● **GIVEN RECORDS**
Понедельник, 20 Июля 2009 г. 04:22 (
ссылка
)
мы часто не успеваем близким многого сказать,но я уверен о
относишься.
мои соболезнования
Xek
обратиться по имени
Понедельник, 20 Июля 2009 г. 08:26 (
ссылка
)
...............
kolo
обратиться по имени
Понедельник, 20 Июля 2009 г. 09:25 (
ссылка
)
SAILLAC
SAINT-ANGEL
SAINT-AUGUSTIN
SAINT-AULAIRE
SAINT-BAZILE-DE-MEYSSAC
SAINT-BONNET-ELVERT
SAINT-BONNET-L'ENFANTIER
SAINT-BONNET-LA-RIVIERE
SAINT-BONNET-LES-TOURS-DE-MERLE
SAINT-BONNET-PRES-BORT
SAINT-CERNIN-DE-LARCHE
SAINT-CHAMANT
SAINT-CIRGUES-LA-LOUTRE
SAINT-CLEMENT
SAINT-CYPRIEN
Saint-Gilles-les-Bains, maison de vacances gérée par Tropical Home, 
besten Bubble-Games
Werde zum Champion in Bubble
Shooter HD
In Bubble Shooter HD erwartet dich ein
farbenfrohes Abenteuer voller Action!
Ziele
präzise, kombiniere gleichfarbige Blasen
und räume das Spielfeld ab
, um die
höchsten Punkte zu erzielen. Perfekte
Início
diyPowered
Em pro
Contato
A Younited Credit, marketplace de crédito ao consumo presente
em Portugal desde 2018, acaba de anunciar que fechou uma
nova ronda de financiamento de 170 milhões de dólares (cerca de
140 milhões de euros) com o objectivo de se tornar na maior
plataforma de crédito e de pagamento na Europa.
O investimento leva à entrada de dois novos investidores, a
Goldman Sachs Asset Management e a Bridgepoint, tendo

● **PROBLEM TO SOLVE**
Send back exactly, with nothing added, the lines from the first line of the material above through the line holding "O investimento leva"; both ends are included.

● **SOLUTION FOR THIS TASK**
Понедельник, 20 Июля 2009 г. 04:22 (
ссылка
)
мы часто не успеваем близким многого сказать,но я уверен о
относишься.
мои соболезнования
Xek
обратиться по имени
Понедельник, 20 Июля 2009 г. 08:26 (
ссылка
)
...............
kolo
обратиться по имени
Понедельник, 20 Июля 2009 г. 09:25 (
ссылка
)
SAILLAC
SAINT-ANGEL
SAINT-AUGUSTIN
SAINT-AULAIRE
SAINT-BAZILE-DE-MEYSSAC
SAINT-BONNET-ELVERT
SAINT-BONNET-L'ENFANTIER
SAINT-BONNET-LA-RIVIERE
SAINT-BONNET-LES-TOURS-DE-MERLE
SAINT-BONNET-PRES-BORT
SAINT-CERNIN-DE-LARCHE
SAINT-CHAMANT
SAINT-CIRGUES-LA-LOUTRE
SAINT-CLEMENT
SAINT-CYPRIEN
Saint-Gilles-les-Bains, maison de vacances gérée par Tropical Home, 
besten Bubble-Games
Werde zum Champion in Bubble
Shooter HD
In Bubble Shooter HD erwartet dich ein
farbenfrohes Abenteuer voller Action!
Ziele
präzise, kombiniere gleichfarbige Blasen
und räume das Spielfeld ab
, um die
höchsten Punkte zu erzielen. Perfekte
Início
diyPowered
Em pro
Contato
A Younited Credit, marketplace de crédito ao consumo presente
em Portugal desde 2018, acaba de anunciar que fechou uma
nova ronda de financiamento de 170 milhões de dólares (cerca de
140 milhões de euros) com o objectivo de se tornar na maior
plataforma de crédito e de pagamento na Europa.
O investimento leva à entrada de dois novos investidores, a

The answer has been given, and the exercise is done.